- Massachusetts: Massachusetts Senate Bill S.1555 introduces a Massachusetts-only pay ratio calculation which is not connected to the SEC requirement. The act defines "compensation ratio" as "the amount equal to the greater of the compensation of the [CEO] or the highest paid employee of the business for the calendar year" compared against "the amount equal to the median compensation of all employees employed by the business, including all contracted employees under contract with the business, in the United States for the calendar year preceding the beginning of the taxable year." The legislation is unique as it focuses on the highest paid employee, not the CEO, harkening back to the ill-fated "Katie Couric Rule" where the SEC considered, but eventually scrapped, requiring pay disclosures on the three highest paid non-management employees at a company. Under the proposed Massachusetts legislation, having a ratio per the calculation detailed above which exceeds 100 will subject the public company to an extra 2 percent state tax. Additionally, because the Massachusetts pay ratio is U.S.-only while the federal SEC pay ratio is global, if the SEC requirement is not eliminated, companies doing business in Massachusetts may be forced to disclose two pay ratios to comply with each requirement.

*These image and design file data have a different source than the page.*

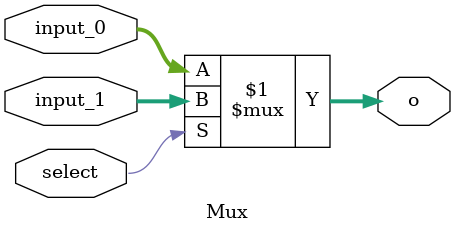
<source format=v>
module Mux (
    input select,
    input [31:0] input_1,
    input [31:0] input_0,
    output [31:0] o
);
    assign o = select ? input_1 : input_0;
endmodule
</source>
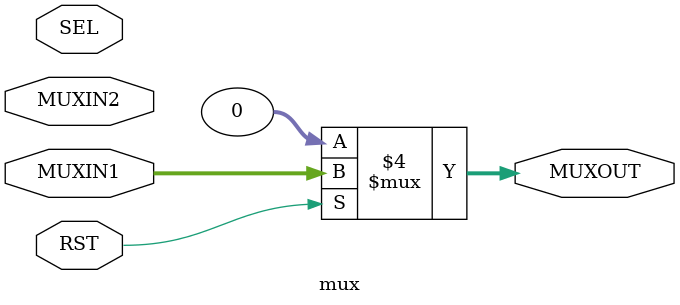
<source format=v>
module mux(MUXIN1, MUXIN2, MUXOUT, SEL, RST);

input RST;
input SEL;
input [31:0] MUXIN1;
input [31:0] MUXIN2;

output reg [31:0] MUXOUT;

always @(*) begin
    if(RST == 0) MUXOUT = 32'b0; 
    else
        MUXOUT = MUXIN1;
        
end

endmodule
</source>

- Illinois: Introduced by Democrat State House Rep. Jaime Andrade Jr., the "Business Compensation Equity Fee Act" (HB3335) would subject publicly traded companies doing business in Illinois to an annual fee based on the company’s SEC-disclosed pay ratio. For ratios exceeding 100 but less than 250, companies would have to pay a $1,500 fee, while ratios exceeding 250 would result in a $2,500 fee.
The continued use of the pay ratio by state legislatures to subject companies to additional taxation underscores the importance of obtaining a full legislative repeal of the federal disclosure requirement, while also opposing pay ratio initiatives at the state and local levels.